9. A three-dimensional reconstruction method, characterized in that, The method is applied to an image acquisition system, which includes a turntable and multiple cameras; the method includes: In response to a request for 3D reconstruction of the target product, the multiple cameras are used to acquire multiple calibration images of a preset calibration body placed on the turntable; Extract the first image features from the plurality of calibration images, and perform feature matching on the plurality of calibration images based on the first image features; Based on the first feature matching results of the plurality of calibration images, the initial pose information of the plurality of cameras is determined. The initial pose information includes: the intrinsic parameters, relative extrinsic parameters, and absolute extrinsic parameters of the plurality of cameras, and the predetermined master camera among the plurality of cameras. The relative extrinsic parameters represent the relative positional relationship between the plurality of cameras, and the absolute extrinsic parameters represent the relative positional relationship between the master camera and the turntable. The initial pose information is processed to minimize the reprojection error, thereby obtaining the pose information to be processed for the multiple cameras; using the multiple cameras, multiple target images of the target product placed on the turntable are acquired based on the pose information to be processed. The depth information of the multiple target images is determined based on the intrinsic parameters of the multiple cameras and the relative extrinsic parameters; The absolute extrinsic parameters are minimized based on the depth information to obtain optimized absolute extrinsic parameters. The optimized absolute extrinsic parameters, the relative extrinsic parameters, and the intrinsic parameters of the multiple cameras are determined as the final pose information of the multiple cameras. Based on the final pose information and the multiple target images, the target product is reconstructed in three dimensions to generate a three-dimensional virtual model of the target product.
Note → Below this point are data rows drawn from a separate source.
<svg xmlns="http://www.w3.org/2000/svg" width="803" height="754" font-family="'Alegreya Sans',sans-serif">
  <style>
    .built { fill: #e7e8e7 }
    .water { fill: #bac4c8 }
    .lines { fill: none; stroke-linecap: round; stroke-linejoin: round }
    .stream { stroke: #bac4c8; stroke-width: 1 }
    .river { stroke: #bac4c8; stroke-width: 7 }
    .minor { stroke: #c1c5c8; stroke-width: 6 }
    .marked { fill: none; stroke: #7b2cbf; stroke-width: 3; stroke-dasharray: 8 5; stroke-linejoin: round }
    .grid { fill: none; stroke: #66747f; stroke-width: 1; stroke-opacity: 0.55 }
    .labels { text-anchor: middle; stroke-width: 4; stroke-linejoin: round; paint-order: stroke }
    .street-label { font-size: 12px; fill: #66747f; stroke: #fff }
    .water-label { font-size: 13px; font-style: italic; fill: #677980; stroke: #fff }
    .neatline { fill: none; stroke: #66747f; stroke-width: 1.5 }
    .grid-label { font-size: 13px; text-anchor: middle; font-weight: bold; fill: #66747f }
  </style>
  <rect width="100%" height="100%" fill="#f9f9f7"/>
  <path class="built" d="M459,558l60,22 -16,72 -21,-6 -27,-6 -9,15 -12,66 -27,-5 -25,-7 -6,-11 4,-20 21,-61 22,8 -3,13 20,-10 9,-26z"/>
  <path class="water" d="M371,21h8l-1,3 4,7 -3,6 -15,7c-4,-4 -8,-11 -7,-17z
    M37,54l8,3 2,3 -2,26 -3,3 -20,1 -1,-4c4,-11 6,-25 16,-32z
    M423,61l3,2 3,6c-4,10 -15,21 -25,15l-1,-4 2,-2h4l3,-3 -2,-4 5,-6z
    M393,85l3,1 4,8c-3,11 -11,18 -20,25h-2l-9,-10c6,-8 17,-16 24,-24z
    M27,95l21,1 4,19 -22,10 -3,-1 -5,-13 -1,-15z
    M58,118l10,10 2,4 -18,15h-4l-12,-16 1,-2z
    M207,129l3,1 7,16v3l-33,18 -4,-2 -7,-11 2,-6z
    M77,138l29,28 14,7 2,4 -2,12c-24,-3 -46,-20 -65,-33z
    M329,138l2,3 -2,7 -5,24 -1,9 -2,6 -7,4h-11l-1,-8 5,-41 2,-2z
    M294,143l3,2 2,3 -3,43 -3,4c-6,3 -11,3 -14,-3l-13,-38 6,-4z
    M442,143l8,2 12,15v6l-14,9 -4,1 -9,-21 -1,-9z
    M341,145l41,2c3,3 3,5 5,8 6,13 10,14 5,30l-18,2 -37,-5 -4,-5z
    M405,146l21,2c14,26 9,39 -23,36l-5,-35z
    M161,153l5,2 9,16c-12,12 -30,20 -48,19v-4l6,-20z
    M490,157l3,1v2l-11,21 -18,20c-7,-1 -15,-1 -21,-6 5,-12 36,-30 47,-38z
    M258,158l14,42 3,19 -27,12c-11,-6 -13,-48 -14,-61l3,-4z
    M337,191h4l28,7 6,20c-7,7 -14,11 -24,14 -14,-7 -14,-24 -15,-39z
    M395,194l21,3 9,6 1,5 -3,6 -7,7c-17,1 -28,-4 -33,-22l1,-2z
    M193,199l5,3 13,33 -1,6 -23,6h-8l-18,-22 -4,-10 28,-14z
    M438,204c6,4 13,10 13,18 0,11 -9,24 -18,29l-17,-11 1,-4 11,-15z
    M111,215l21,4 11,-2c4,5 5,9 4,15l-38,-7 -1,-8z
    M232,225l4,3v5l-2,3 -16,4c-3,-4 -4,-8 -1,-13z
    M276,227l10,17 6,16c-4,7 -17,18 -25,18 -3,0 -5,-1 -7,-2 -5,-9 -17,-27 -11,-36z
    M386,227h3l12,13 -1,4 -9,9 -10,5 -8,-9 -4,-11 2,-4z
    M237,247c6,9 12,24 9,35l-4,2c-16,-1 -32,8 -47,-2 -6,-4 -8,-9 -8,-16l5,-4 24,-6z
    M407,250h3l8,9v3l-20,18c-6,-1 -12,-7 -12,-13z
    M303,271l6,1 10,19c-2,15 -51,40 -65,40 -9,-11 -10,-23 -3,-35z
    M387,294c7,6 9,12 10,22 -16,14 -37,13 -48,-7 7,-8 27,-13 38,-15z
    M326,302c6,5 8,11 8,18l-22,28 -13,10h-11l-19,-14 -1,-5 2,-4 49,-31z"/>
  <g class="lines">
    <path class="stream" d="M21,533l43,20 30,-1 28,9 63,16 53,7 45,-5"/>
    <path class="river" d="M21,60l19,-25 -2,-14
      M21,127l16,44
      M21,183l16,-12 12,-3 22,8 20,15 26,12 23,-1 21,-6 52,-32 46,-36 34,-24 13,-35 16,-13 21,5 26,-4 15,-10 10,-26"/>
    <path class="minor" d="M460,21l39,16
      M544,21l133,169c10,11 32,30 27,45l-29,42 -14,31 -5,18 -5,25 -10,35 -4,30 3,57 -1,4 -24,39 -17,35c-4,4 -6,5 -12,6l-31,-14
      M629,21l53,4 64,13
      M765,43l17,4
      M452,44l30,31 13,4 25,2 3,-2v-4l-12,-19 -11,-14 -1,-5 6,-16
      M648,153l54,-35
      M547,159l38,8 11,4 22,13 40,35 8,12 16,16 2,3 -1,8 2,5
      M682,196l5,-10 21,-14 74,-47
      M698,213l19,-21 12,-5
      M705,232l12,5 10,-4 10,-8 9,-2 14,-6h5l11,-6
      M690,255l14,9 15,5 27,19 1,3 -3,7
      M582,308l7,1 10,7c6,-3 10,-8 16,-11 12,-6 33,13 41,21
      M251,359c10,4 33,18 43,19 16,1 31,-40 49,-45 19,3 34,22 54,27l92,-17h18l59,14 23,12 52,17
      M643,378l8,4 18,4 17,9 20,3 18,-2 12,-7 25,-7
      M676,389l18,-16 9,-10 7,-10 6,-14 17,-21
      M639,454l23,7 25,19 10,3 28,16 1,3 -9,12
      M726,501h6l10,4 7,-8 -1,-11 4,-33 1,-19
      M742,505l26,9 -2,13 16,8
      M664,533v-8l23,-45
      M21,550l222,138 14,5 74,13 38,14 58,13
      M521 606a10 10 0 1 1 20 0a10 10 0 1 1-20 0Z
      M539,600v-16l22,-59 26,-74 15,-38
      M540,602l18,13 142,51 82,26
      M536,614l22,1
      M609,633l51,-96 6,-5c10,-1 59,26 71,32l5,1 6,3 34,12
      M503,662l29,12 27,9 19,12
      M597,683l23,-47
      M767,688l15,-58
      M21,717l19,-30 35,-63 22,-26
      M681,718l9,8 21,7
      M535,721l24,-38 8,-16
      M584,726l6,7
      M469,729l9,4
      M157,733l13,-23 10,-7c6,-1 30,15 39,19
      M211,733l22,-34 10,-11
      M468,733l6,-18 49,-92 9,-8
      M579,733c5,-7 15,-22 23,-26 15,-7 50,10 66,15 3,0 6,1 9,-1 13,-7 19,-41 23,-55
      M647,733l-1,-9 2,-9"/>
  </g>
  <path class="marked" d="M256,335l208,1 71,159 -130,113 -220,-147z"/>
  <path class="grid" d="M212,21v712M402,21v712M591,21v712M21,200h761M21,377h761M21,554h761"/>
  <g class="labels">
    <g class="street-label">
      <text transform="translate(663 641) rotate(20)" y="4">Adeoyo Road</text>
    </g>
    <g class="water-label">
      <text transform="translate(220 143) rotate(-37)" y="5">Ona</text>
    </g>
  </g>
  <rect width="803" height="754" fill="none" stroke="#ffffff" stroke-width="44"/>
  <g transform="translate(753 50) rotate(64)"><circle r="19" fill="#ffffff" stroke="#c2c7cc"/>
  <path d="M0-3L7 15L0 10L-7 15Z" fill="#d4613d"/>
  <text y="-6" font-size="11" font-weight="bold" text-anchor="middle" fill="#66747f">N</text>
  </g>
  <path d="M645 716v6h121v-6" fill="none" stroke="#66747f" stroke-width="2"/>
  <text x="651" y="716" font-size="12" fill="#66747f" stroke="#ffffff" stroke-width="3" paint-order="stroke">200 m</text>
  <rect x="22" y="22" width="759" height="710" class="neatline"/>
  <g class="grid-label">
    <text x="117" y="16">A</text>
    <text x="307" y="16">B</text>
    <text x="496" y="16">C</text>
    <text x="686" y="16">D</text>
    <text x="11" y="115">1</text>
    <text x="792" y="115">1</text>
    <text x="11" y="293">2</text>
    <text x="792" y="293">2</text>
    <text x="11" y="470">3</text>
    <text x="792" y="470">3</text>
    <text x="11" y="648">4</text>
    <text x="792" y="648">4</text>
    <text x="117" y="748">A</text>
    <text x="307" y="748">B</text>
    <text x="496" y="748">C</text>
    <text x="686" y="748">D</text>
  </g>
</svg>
10. An electronic device, characterized in that, include: At least one processor; as well as A memory that is communicatively connected to the at least one processor; The memory stores instructions executable by the at least one processor, which, when executed by the at least one processor, cause the electronic device to perform the method according to any one of claims 1-9.

11. A cloud device, characterized in that, include: At least one processor; as well as A memory that is communicatively connected to the at least one processor; The memory stores instructions that can be executed by the at least one processor, which, when executed by the at least one processor, cause the cloud device to perform the method according to any one of claims 1-9.

12. A computer-readable storage medium, characterized in that, The computer-readable storage medium stores computer-executable instructions, which, when executed by a processor, implement the method as described in any one of claims 1-9.